## BEGIN The data

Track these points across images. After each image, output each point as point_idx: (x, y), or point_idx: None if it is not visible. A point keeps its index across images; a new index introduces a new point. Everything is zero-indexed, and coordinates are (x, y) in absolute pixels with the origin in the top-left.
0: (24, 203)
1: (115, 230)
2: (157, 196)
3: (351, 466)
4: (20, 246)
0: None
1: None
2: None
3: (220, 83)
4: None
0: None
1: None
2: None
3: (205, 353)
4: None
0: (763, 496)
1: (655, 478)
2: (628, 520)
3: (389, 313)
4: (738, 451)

## END The data

● **Exercise instructions**: Rewrite the whole listing above, replacing every "point_idx" with "point_id" and changing nothing else.

● **Answer to this problem**:
Track these points across images. After each image, output each point as point_id: (x, y), or point_id: None if it is not visible. A point keeps its index across images; a new index introduces a new point. Everything is zero-indexed, and coordinates are (x, y) in absolute pixels with the origin in the top-left.
0: (24, 203)
1: (115, 230)
2: (157, 196)
3: (351, 466)
4: (20, 246)
0: None
1: None
2: None
3: (220, 83)
4: None
0: None
1: None
2: None
3: (205, 353)
4: None
0: (763, 496)
1: (655, 478)
2: (628, 520)
3: (389, 313)
4: (738, 451)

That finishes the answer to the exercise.